Allgemeine Grundlagen über statistisch gesicherte Ausgangswerte

Selten geworden sind die Oasen vollkommenen Glücks im Alltag. In den Zeiten, als der Sprit billig und die Löhne hoch waren, formte sich im Nachkriegsdeutschland langsam, aber sicher das Bild des liebsten Kindes. Es hat vier Räder, glänzt im Sonnenschein, ist meist folgsam bis zur letzten Hauptuntersuchung und nicht selten auch das letzte, was man zu Lebzeiten zu Gesicht bekommt. Statistisch gesehen sind 100% aller Autofahrer froh, Autofahrer zu sein, aber immer weniger können sich den Genuss der ideellen Werte wie Freiheit, Unabhängigkeit und Schwanzverlängerung wie Ganzkörperlifting dieses DIY-Beförderungsmittels leisten. Der Niedergang folgt in ähnlich gestaffelten Raten, wie die Kreditabzahlung aber in reziproker Dramatik. Zuerst wird mit der Versicherung geschludert, es muss doch keine Insassenunfallversicherung mit unbegrenztem Deckungsgrad inklusive Verkehrsrechtschutz und Superdupervollkaskoauslandsrundumschutzbriefabdeckung sein! Vom Prozess des Niedergangs bleibt dann letztlich eine Haftpflicht beim billigen Onlineversicherer übrig, man reinigt sein Sechsliterminus-Auto selbst in der Gewissheit, aus der ferneren Erinnerung, dass die Waschanlagen sowieso nur rund putzen können und fährt die profilarmen Reifen bis die zu erwartende Strafe den Neubauwert der Garage aus den Siebzigern erreicht. Oder der Urlaub muss sterben! Oder beides!

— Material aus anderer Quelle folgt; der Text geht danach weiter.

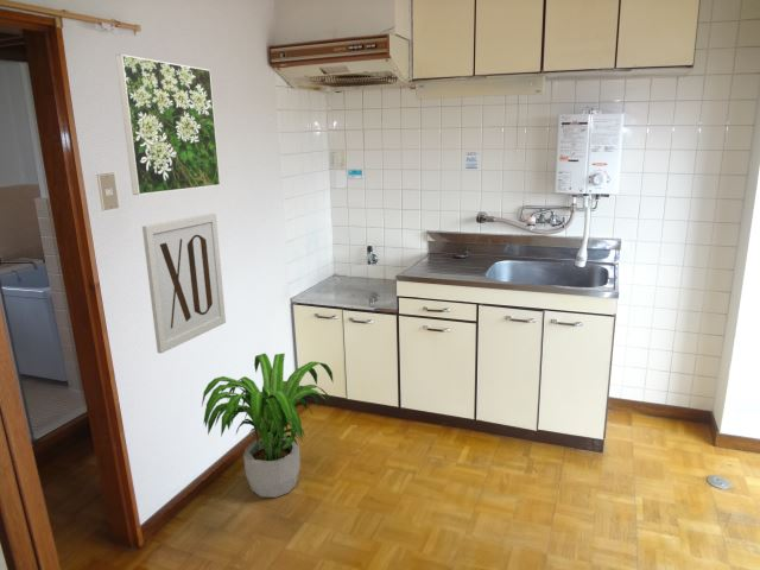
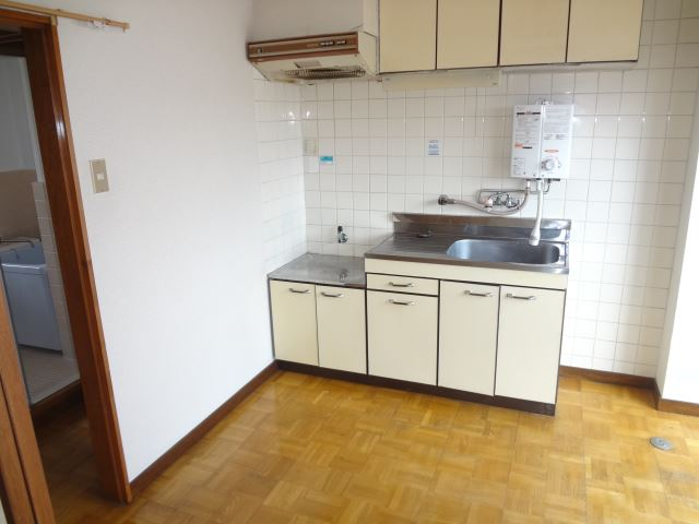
- potted plant [201,353,335,499]
- wall art [141,213,227,355]
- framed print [114,53,221,196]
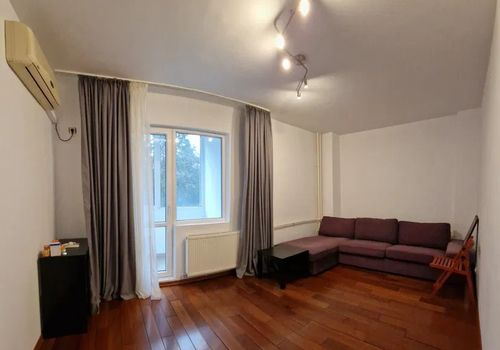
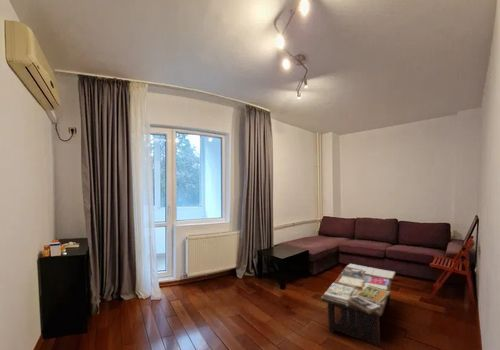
+ coffee table [320,263,397,348]
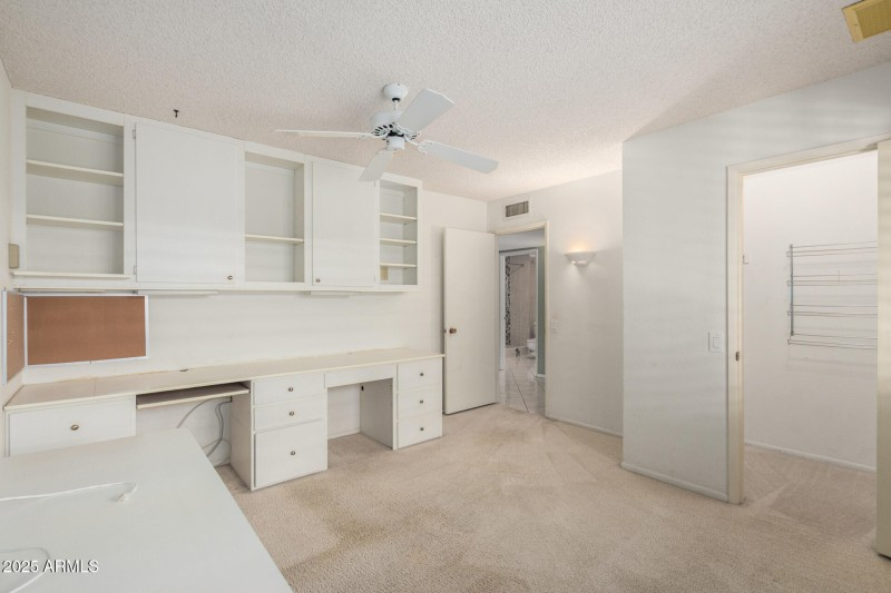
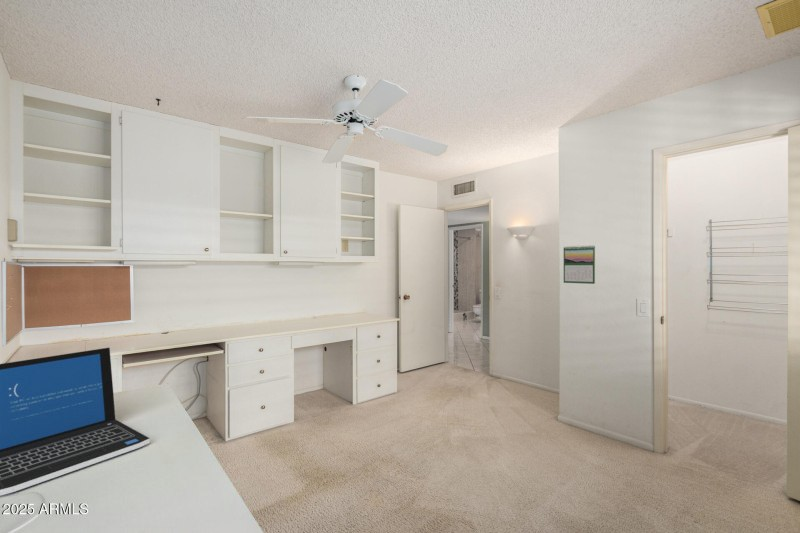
+ laptop [0,346,151,497]
+ calendar [563,244,596,285]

Liegt also bei so vielen autarken Verkehrsteilnehmern die neben der Liebe so selbstverständliche Fürsorge im Groschengrab, hat sich ein Eiland, ein Paradies ungetrübter Freude im motorisierten Alltag jenseits der Einhaltung von Fahrplänen erhalten. Da wo man ungeniert dem geliebten Fahrzeug die Aufmerksamkeit schenken darf, die es verdient: als Firmenfahrzeugfahrer! Hier spendiert man dem rollenden Arbeitplatz freizügig edle Öle, kostbare Teppiche, hält weitsichtig Ausschau nach Markenscheibenwischern, bucht die beste Autowäsche und den umsichtigsten Kfz-Meister, dem auch kleinste Defekte ins Auge springen, koste es was es wolle: Hauptsache, mir selbst nichts. Und das vielleicht Schönste daran ist, diese Sorgfalt wird einem im Dienstwagenüberlassungsvertrag sogar schwarz auf weiß auferlegt!

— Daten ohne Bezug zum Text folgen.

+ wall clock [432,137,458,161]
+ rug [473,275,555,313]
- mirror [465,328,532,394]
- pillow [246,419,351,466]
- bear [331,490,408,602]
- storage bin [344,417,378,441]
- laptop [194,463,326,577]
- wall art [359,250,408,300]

Protokollierung eines typischen Schadsymptoms mit Begrenzungsabsicht

Montags vormittags, irgendwo zwischen Köln und Overath, bemerkte ich im Zuge der geforderten Sorgfalt im Umgang mit dem mir anvertrauten Dienstwagen im linken Messanzeiger des Armaturenbrettes ein giftgelb leuchtendes Symbol eines Schraubenschlüssels, der mit einem Zahnrad verschränkt ist. Schon wieder! Und dabei hatte ich erst vor einer Woche eine komplette Inspektion machen lassen, drei Wochen davor das möglicherweise für frühere Störungsanzeigen verantwortliche vorgelagerte Ventil des Turboladers und Mitte letzten Monats in einem zweiwöchigen Workaround letztlich die komplette Zündung austauschen lassen! (Kollegen, die auch Firmenwagen fahren, sagten übrigens, dass das mit den Reparaturen später wieder nachlasse.)

Bluetooth sei Dank schnell die Nummer des Autohauses unter den Favoriten gefunden. Die warme Stimme des Büromitarbeiters meldete sich. Wie ich weiß, ist er übrigens seit seinem letzten Skiurlaub 2012 in den französischen Alpen Single, weil seine Freundin keine Lust mehr auf eine Fernbeziehung zwischen Köln und Augsburg hatte, wo sie Geoinformatik studiert und mit einem Bachelor of Science (B.Sc.) in 2016 abschließen möchte:

"Hallo Martin, alles senkrecht?"
Er lachte: "ja, Ali, immer doch - was macht das Auto?"
"Nicht das, was es soll - eine gelbe Warnleuchte...links..."
"Ah ja, schon wieder? Das kann wie immer alles sein, komm vorbei!"
"Termin?"
"Nö, nicht nötig! Ersatzauto ist reserviert"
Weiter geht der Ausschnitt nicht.